A new indentureship?

“The labour of women in the house certainly enables men to produce more wealth than they otherwise could; and in this way, women are economic factors in society. But so are horses.” Charlotte Perkins Gilman (“Women and Economics” 1898)

Tomorrow is Labour Day, and Friday will be Indian Arrival Day. The latter commemorated the arrival of these “indentured” labourers to our shores. Now that President Granger has acknowledged “Portuguese Arrival Day” and “Chinese Arrival Day,” I hope some researchers would discover when the first West Indian Africans arrived as indentured labourers. Some 39,059 did, more than the Portuguese and Chinese, and we can at last acknowledge their role in shaping our society.
There were also 13,355 persons from Africa who were brought under indentured conditions by British ships that intercepted slave ships, and some were recruited as indentured labourers. They, too, should be remembered.
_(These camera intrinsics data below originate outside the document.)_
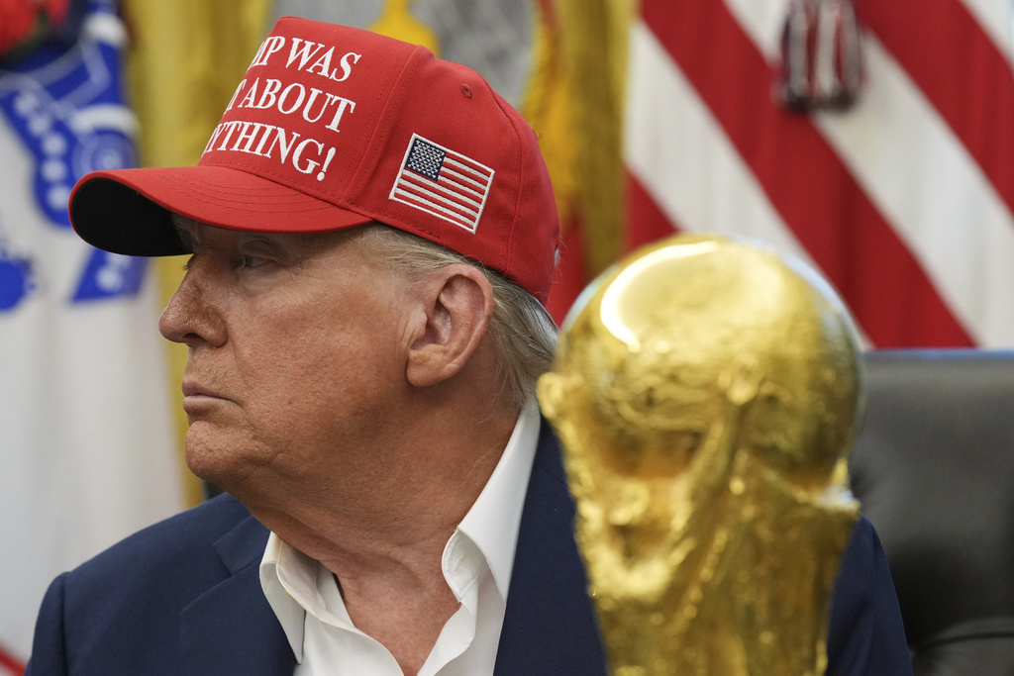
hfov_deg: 12.9
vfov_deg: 8.6
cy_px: 338
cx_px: 507
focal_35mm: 159
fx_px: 4479
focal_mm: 106
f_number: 4.5
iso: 2500
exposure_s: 1/320
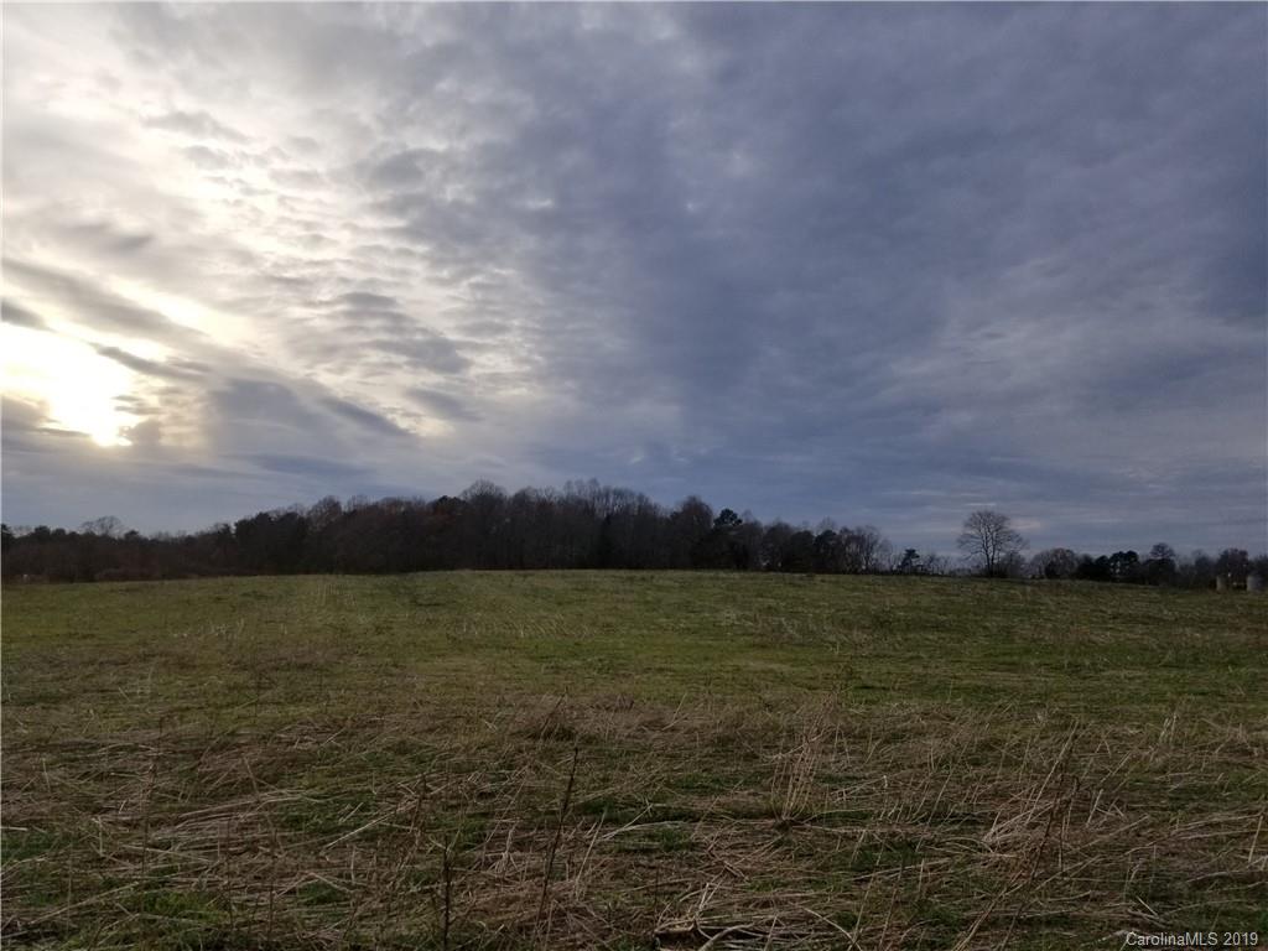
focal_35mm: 26
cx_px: 634
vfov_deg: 53.1
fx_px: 952
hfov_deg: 67.3
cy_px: 476
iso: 50
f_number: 1.7
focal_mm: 4.25
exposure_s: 1/1304
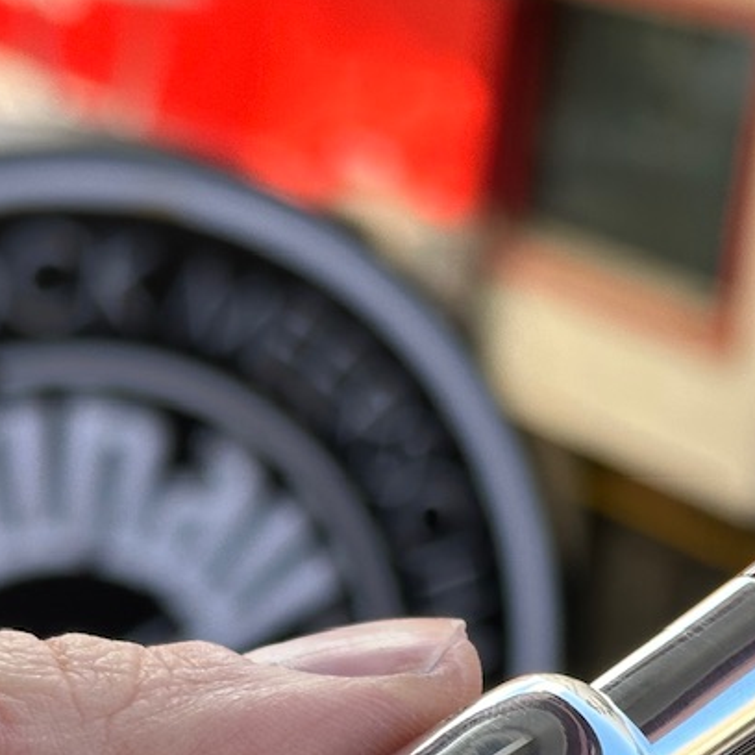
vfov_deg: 12.9
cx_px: 642
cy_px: 848
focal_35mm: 133
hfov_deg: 13.0
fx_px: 3282
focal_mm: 6.86
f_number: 1.78
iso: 64
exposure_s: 1/484
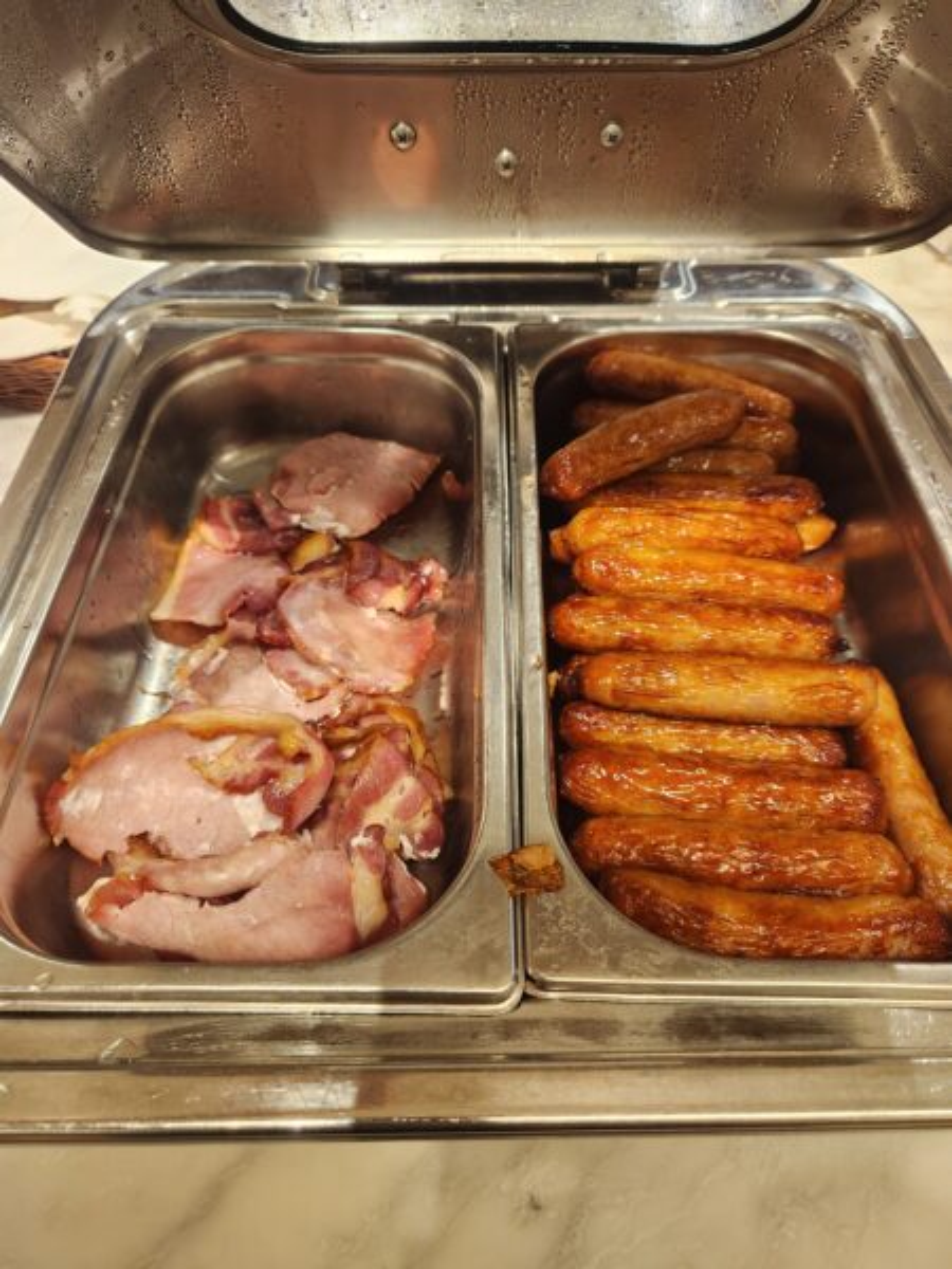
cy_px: 634
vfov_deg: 73.9
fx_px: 843
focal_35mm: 23
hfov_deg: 58.9
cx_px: 476
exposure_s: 1/100
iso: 320
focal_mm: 5.4
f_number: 1.8
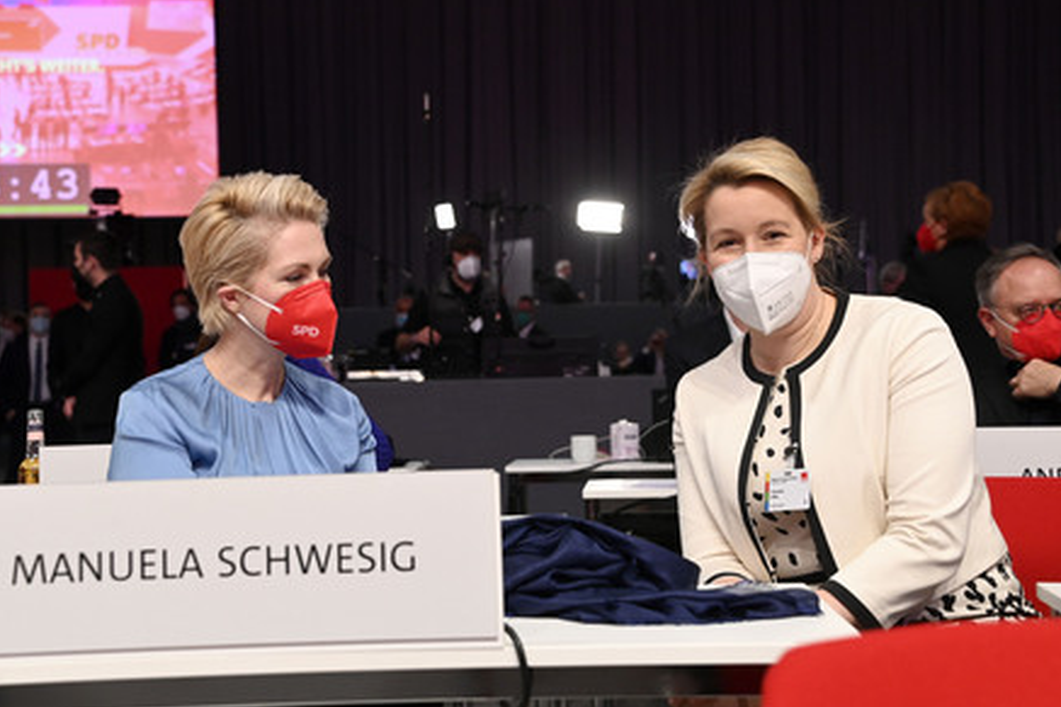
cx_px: 523
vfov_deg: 21.2
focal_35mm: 64
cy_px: 352
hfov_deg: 31.4
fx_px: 1885
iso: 5000
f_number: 5.6
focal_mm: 62
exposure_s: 1/320
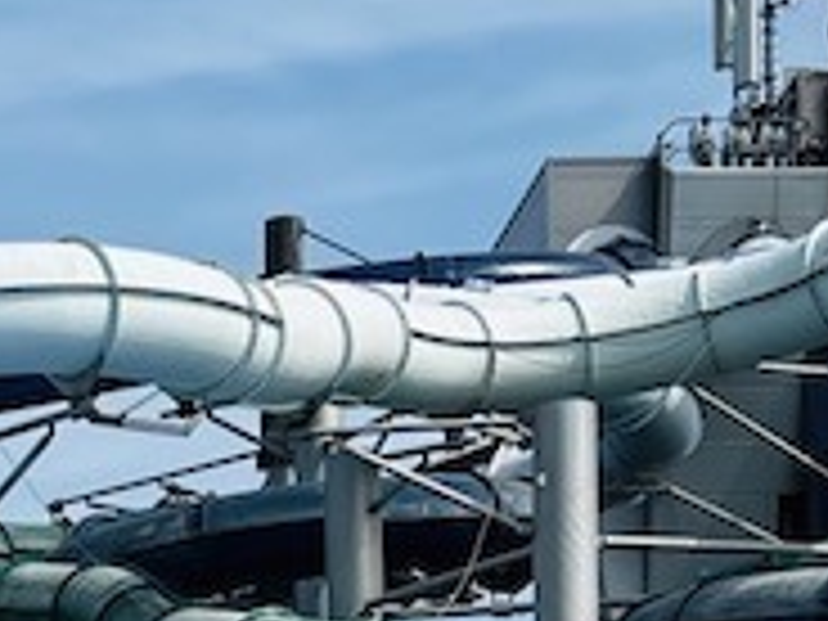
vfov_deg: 9.9
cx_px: -36
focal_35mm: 145
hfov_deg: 13.4
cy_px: 968
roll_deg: +0.4
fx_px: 3468
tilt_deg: +2.5
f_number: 1.5
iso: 50
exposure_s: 1/4274
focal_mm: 5.7
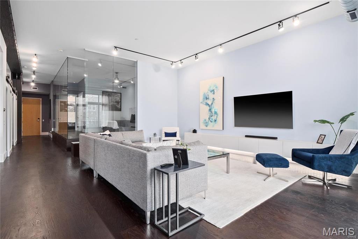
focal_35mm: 18
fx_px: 179
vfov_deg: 67.3
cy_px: 120
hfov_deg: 90.0
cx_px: 179
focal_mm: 9
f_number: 7.1
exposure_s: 1/5
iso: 400
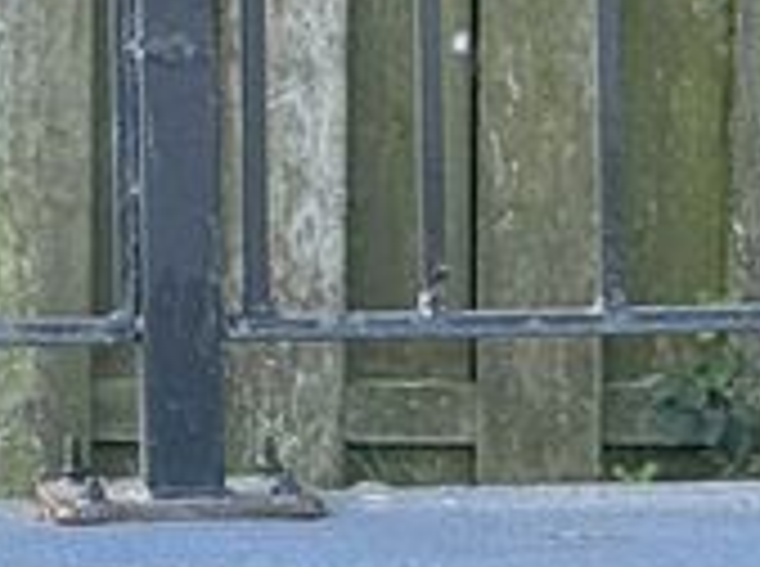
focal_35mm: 911
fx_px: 19959
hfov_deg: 2.2
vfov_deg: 1.6
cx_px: -854
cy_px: -58
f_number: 2.8
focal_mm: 15.66
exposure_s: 1/99
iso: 64
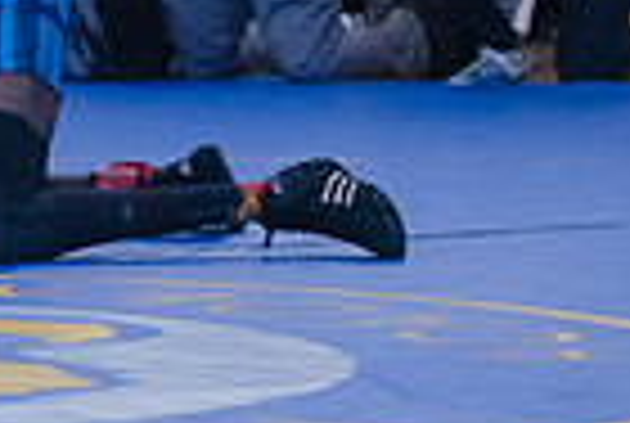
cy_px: -268
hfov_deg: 6.0
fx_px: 6015
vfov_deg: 4.0
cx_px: -189
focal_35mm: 343
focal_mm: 80
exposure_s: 1/400
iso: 8000
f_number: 3.2
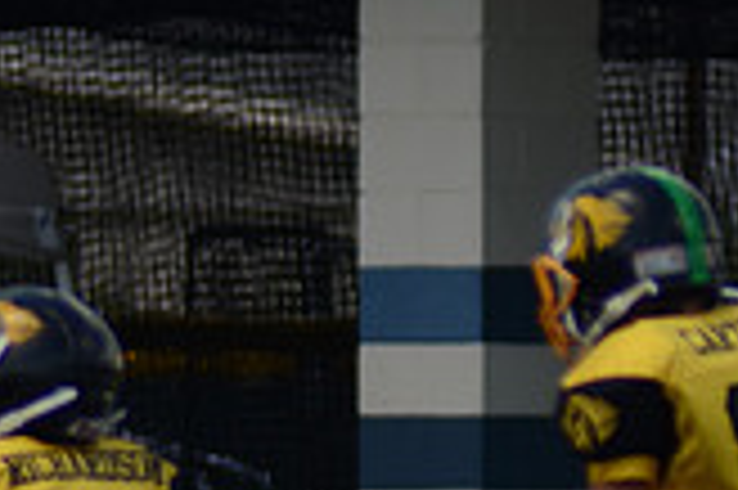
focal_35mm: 2118
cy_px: 742
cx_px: 72
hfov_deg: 1.0
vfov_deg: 0.6
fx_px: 43375
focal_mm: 400
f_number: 5.6
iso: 200
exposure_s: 1/800
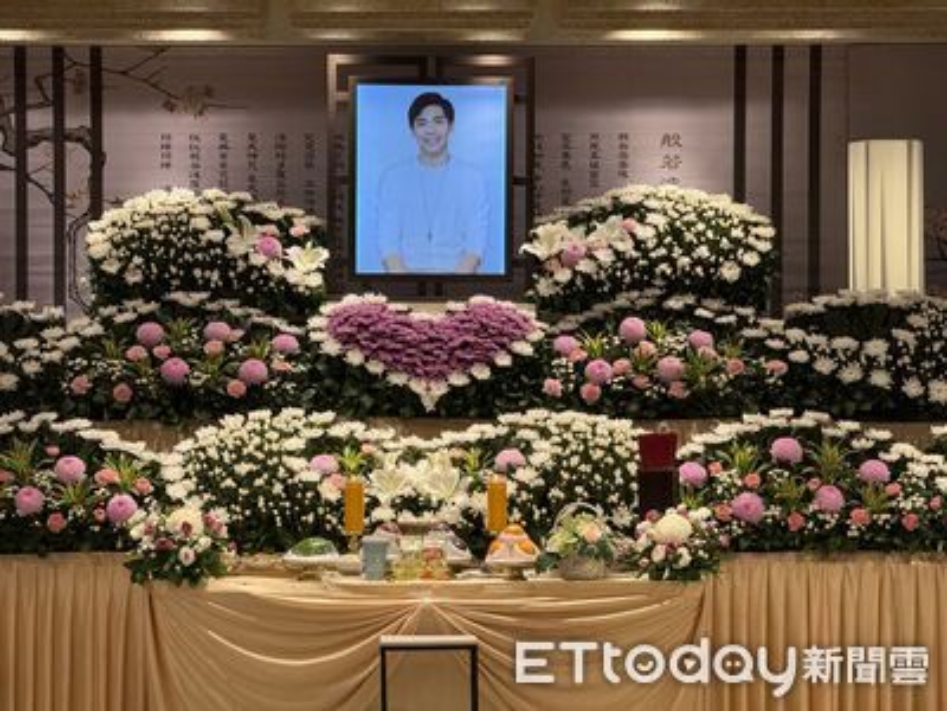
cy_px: 356
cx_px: 474
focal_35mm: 120
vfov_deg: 12.3
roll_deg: -0.1
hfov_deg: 16.4
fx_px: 3283
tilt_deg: +0.9
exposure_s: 1/120
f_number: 2.8
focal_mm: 15.66
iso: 125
While the Portuguese and the Chinese generally left the plantations immediately after their indentureship ended to open shops – especially rum shops – the indentured labourers from the West Indies, mostly from Barbados, and Africa generally remained on the sugar estates. My grandfather (Aja) mentioned the “Bajan Quarters” that were aback the logies of “Letter A” at Uitvlugt, WCD, and he could remember the names of some of their descendants who still live in the Casbah section of our village.
I mention this because it is important to remember that it will not only be the descendants of Indian indentured labourers who would be affected by the mass closures of sugar estates, as announced by the Government.
I spent the last six weeks in Guyana — four of them at the GHPC — but managed to travel around Guyana, as my family members are wont to do whenever we have holidays. From Demerara, where I live, to Berbice, where I spent a long weekend, most affected persons expect great hardships to occur in the coming years. As I listened to people talk (mostly to my dad, I must confess), I was struck by the similarities from the situation after the abolition of slavery I had read about in my textbooks on WI History. England had decided to move to “free trade” then — for her own benefit — and remove the tariffs that gave WI sugar an advantage. The price of sugar also fell, and the local planters found themselves between a rock and a hard place. Many of them abandoned their plantations; some sold them to freed Africans, but the majority cut wages, which the freed Africans refused because there was land they could farm, or move into the towns and interior.
Only the indentured labourers would accept the low wages for field work. In Barbados and the small islands, there was no alternative employment, and low wages also prevailed there. In India, millions has been displaced and suffered famines. Those freed Africans who remained on the plantations usually received higher wages because they could perform the skilled tasks in the factories or the distilleries etc.
Now that the price for sugar has been cut by Europe and the factories will be closed, the thousands who will now be out of jobs will have to take whatever wages are offered them as in the period of indentureship. Since there aren’t many jobs opening up, some will seek to emigrate, as the Bajans did back in the 19th century, or our own Guyanese did after the 1980s. But Suriname, Venezuela, Trinidad, St Kitts — and even the US under President Trump — will not be as welcoming.
When economic conditions are harsh, it always falls on the women to ensure families survive, as was the case during indentureship and during the 1980s. Some were forced to make desperate choices. We will have to stand together with sugar workers in the days ahead. They are literally our sisters and brothers; and yes, we are their “keepers”.